Search the listing below for the line with "az parte, eu", then write out that line and every one after it exactly, without the pictures.

Top of STORED DATA

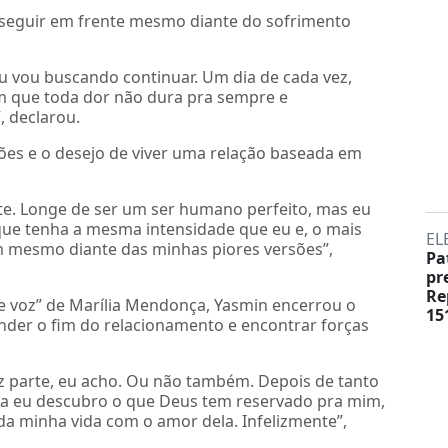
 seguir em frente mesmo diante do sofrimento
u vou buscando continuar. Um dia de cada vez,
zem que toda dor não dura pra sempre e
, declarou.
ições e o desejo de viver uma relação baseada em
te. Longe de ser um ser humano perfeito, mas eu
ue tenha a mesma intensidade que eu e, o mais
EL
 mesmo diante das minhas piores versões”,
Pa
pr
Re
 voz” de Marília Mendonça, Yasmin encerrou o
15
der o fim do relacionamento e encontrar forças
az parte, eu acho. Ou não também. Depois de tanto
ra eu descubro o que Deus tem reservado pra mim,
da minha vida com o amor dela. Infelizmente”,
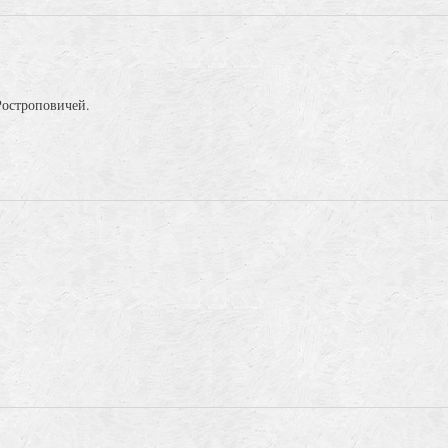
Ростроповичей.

Bottom of STORED DATA

**SOLUTION TO THIS PROBLEM**
az parte, eu acho. Ou não também. Depois de tanto
ra eu descubro o que Deus tem reservado pra mim,
da minha vida com o amor dela. Infelizmente”,
Ростроповичей.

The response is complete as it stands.